Transcribe exactly the lines from the top of the records below through the line that holds "preview do PDF", both included, with no pictures.
------ Records shown
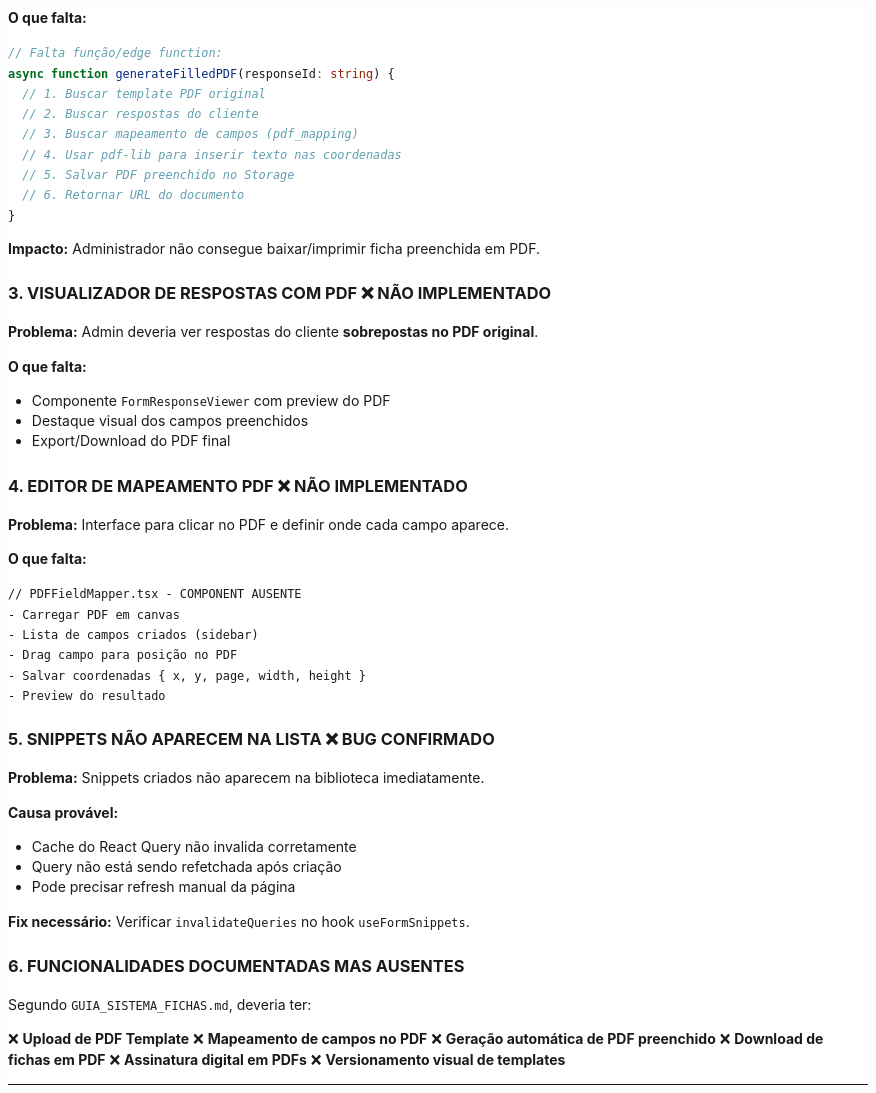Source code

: **O que falta:**
```typescript
// Falta função/edge function:
async function generateFilledPDF(responseId: string) {
  // 1. Buscar template PDF original
  // 2. Buscar respostas do cliente
  // 3. Buscar mapeamento de campos (pdf_mapping)
  // 4. Usar pdf-lib para inserir texto nas coordenadas
  // 5. Salvar PDF preenchido no Storage
  // 6. Retornar URL do documento
}
```

**Impacto:** Administrador não consegue baixar/imprimir ficha preenchida em PDF.

### 3. **VISUALIZADOR DE RESPOSTAS COM PDF** ❌ NÃO IMPLEMENTADO

**Problema:** Admin deveria ver respostas do cliente **sobrepostas no PDF original**.

**O que falta:**
- Componente `FormResponseViewer` com preview do PDF
- Destaque visual dos campos preenchidos
- Export/Download do PDF final

### 4. **EDITOR DE MAPEAMENTO PDF** ❌ NÃO IMPLEMENTADO

**Problema:** Interface para clicar no PDF e definir onde cada campo aparece.

**O que falta:**
```tsx
// PDFFieldMapper.tsx - COMPONENT AUSENTE
- Carregar PDF em canvas
- Lista de campos criados (sidebar)
- Drag campo para posição no PDF
- Salvar coordenadas { x, y, page, width, height }
- Preview do resultado
```

### 5. **SNIPPETS NÃO APARECEM NA LISTA** ❌ BUG CONFIRMADO

**Problema:** Snippets criados não aparecem na biblioteca imediatamente.

**Causa provável:**
- Cache do React Query não invalida corretamente
- Query não está sendo refetchada após criação
- Pode precisar refresh manual da página

**Fix necessário:** Verificar `invalidateQueries` no hook `useFormSnippets`.

### 6. **FUNCIONALIDADES DOCUMENTADAS MAS AUSENTES**

Segundo `GUIA_SISTEMA_FICHAS.md`, deveria ter:

❌ **Upload de PDF Template**
❌ **Mapeamento de campos no PDF**
❌ **Geração automática de PDF preenchido**
❌ **Download de fichas em PDF**
❌ **Assinatura digital em PDFs**
❌ **Versionamento visual de templates**

---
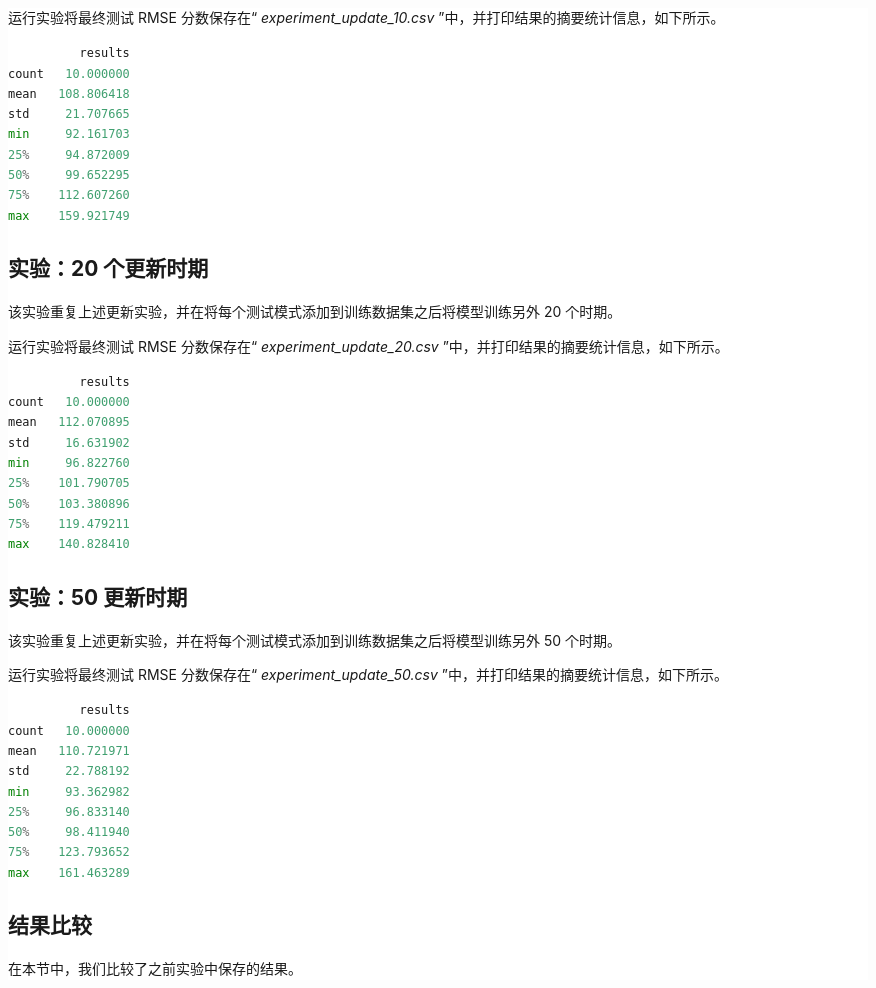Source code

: 运行实验将最终测试 RMSE 分数保存在“ _experiment_update_10.csv_ ”中，并打印结果的摘要统计信息，如下所示。

```py
          results
count   10.000000
mean   108.806418
std     21.707665
min     92.161703
25%     94.872009
50%     99.652295
75%    112.607260
max    159.921749
```

## 实验：20 个更新时期

该实验重复上述更新实验，并在将每个测试模式添加到训练数据集之后将模型训练另外 20 个时期。

运行实验将最终测试 RMSE 分数保存在“ _experiment_update_20.csv_ ”中，并打印结果的摘要统计信息，如下所示。

```py
          results
count   10.000000
mean   112.070895
std     16.631902
min     96.822760
25%    101.790705
50%    103.380896
75%    119.479211
max    140.828410
```

## 实验：50 更新时期

该实验重复上述更新实验，并在将每个测试模式添加到训练数据集之后将模型训练另外 50 个时期。

运行实验将最终测试 RMSE 分数保存在“ _experiment_update_50.csv_ ”中，并打印结果的摘要统计信息，如下所示。

```py
          results
count   10.000000
mean   110.721971
std     22.788192
min     93.362982
25%     96.833140
50%     98.411940
75%    123.793652
max    161.463289
```

## 结果比较

在本节中，我们比较了之前实验中保存的结果。
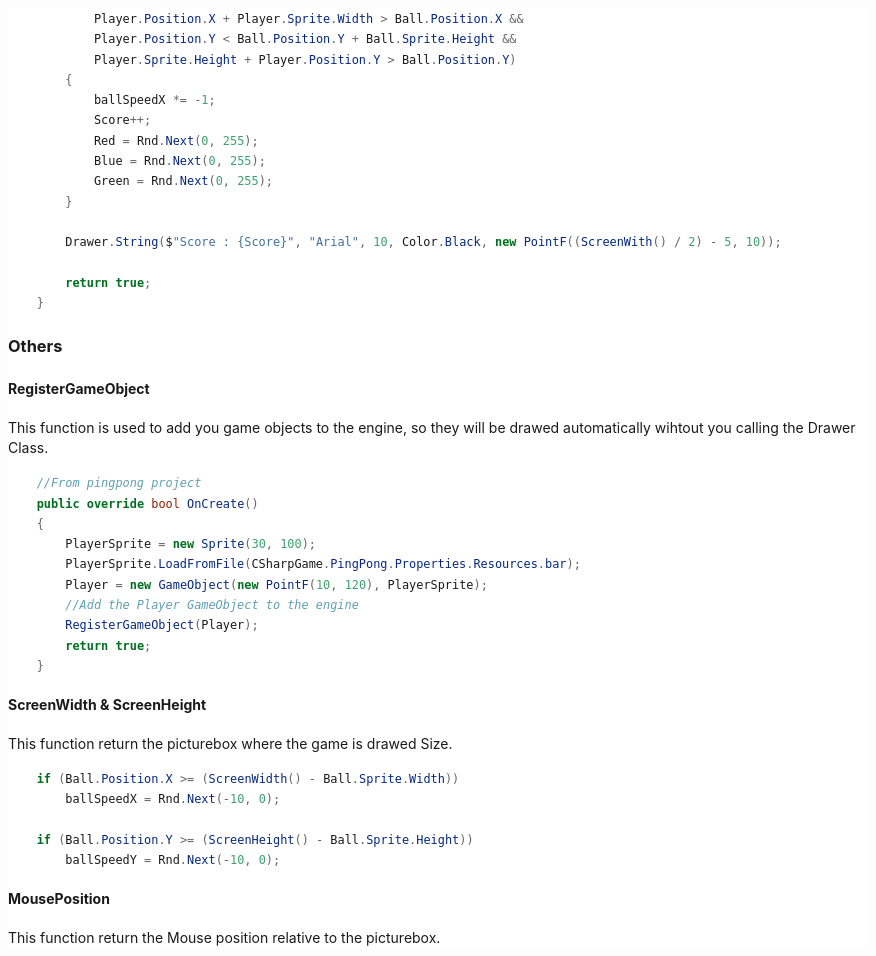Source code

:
 ```C#
            Player.Position.X + Player.Sprite.Width > Ball.Position.X &&
            Player.Position.Y < Ball.Position.Y + Ball.Sprite.Height &&
            Player.Sprite.Height + Player.Position.Y > Ball.Position.Y)
        {
            ballSpeedX *= -1;
            Score++;
            Red = Rnd.Next(0, 255);
            Blue = Rnd.Next(0, 255);
            Green = Rnd.Next(0, 255);
        }

        Drawer.String($"Score : {Score}", "Arial", 10, Color.Black, new PointF((ScreenWith() / 2) - 5, 10)); 

        return true;
    }
```

### Others

#### RegisterGameObject

This function is used to add you game objects to the engine, so they will be drawed automatically wihtout you calling the Drawer Class.

```C#
    //From pingpong project
    public override bool OnCreate()
    {
        PlayerSprite = new Sprite(30, 100);
        PlayerSprite.LoadFromFile(CSharpGame.PingPong.Properties.Resources.bar);
        Player = new GameObject(new PointF(10, 120), PlayerSprite);
        //Add the Player GameObject to the engine
        RegisterGameObject(Player);
        return true;
    }
```

#### ScreenWidth & ScreenHeight

This function return the picturebox where the game is drawed Size.

```C#
    if (Ball.Position.X >= (ScreenWidth() - Ball.Sprite.Width))
        ballSpeedX = Rnd.Next(-10, 0);

    if (Ball.Position.Y >= (ScreenHeight() - Ball.Sprite.Height))
        ballSpeedY = Rnd.Next(-10, 0);
```

#### MousePosition

This function return the Mouse position relative to the picturebox.
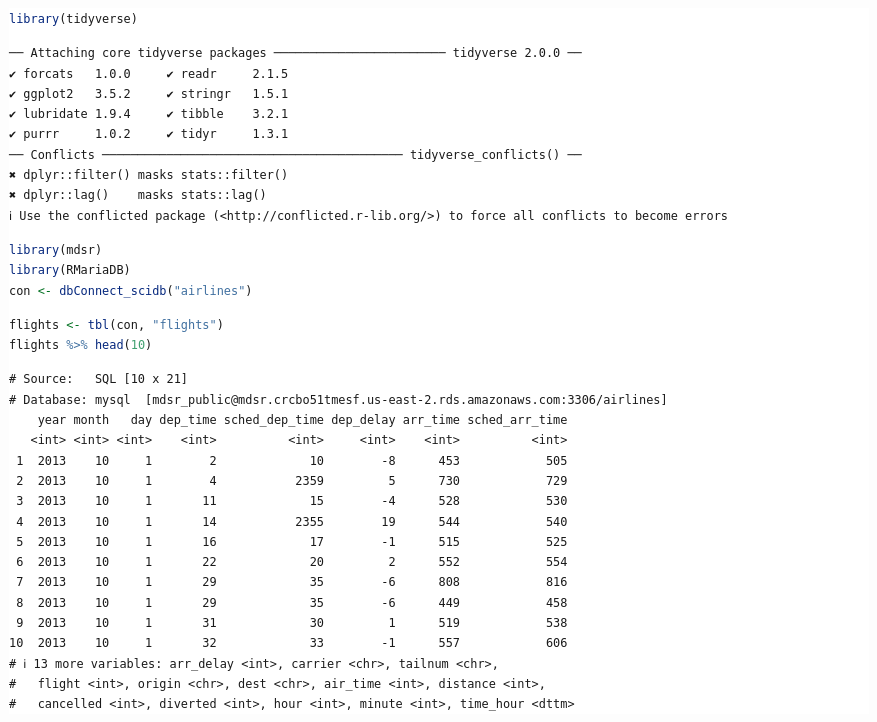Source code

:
 ``` r
library(tidyverse) 
```

    ── Attaching core tidyverse packages ──────────────────────── tidyverse 2.0.0 ──
    ✔ forcats   1.0.0     ✔ readr     2.1.5
    ✔ ggplot2   3.5.2     ✔ stringr   1.5.1
    ✔ lubridate 1.9.4     ✔ tibble    3.2.1
    ✔ purrr     1.0.2     ✔ tidyr     1.3.1
    ── Conflicts ────────────────────────────────────────── tidyverse_conflicts() ──
    ✖ dplyr::filter() masks stats::filter()
    ✖ dplyr::lag()    masks stats::lag()
    ℹ Use the conflicted package (<http://conflicted.r-lib.org/>) to force all conflicts to become errors

``` r
library(mdsr) 
library(RMariaDB) 
con <- dbConnect_scidb("airlines")
```

``` r
flights <- tbl(con, "flights")
flights %>% head(10)
```

    # Source:   SQL [10 x 21]
    # Database: mysql  [mdsr_public@mdsr.crcbo51tmesf.us-east-2.rds.amazonaws.com:3306/airlines]
        year month   day dep_time sched_dep_time dep_delay arr_time sched_arr_time
       <int> <int> <int>    <int>          <int>     <int>    <int>          <int>
     1  2013    10     1        2             10        -8      453            505
     2  2013    10     1        4           2359         5      730            729
     3  2013    10     1       11             15        -4      528            530
     4  2013    10     1       14           2355        19      544            540
     5  2013    10     1       16             17        -1      515            525
     6  2013    10     1       22             20         2      552            554
     7  2013    10     1       29             35        -6      808            816
     8  2013    10     1       29             35        -6      449            458
     9  2013    10     1       31             30         1      519            538
    10  2013    10     1       32             33        -1      557            606
    # ℹ 13 more variables: arr_delay <int>, carrier <chr>, tailnum <chr>,
    #   flight <int>, origin <chr>, dest <chr>, air_time <int>, distance <int>,
    #   cancelled <int>, diverted <int>, hour <int>, minute <int>, time_hour <dttm>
------------
Response:
Source code

: **O que falta:**
```typescript
// Falta função/edge function:
async function generateFilledPDF(responseId: string) {
  // 1. Buscar template PDF original
  // 2. Buscar respostas do cliente
  // 3. Buscar mapeamento de campos (pdf_mapping)
  // 4. Usar pdf-lib para inserir texto nas coordenadas
  // 5. Salvar PDF preenchido no Storage
  // 6. Retornar URL do documento
}
```

**Impacto:** Administrador não consegue baixar/imprimir ficha preenchida em PDF.

### 3. **VISUALIZADOR DE RESPOSTAS COM PDF** ❌ NÃO IMPLEMENTADO

**Problema:** Admin deveria ver respostas do cliente **sobrepostas no PDF original**.

**O que falta:**
- Componente `FormResponseViewer` com preview do PDF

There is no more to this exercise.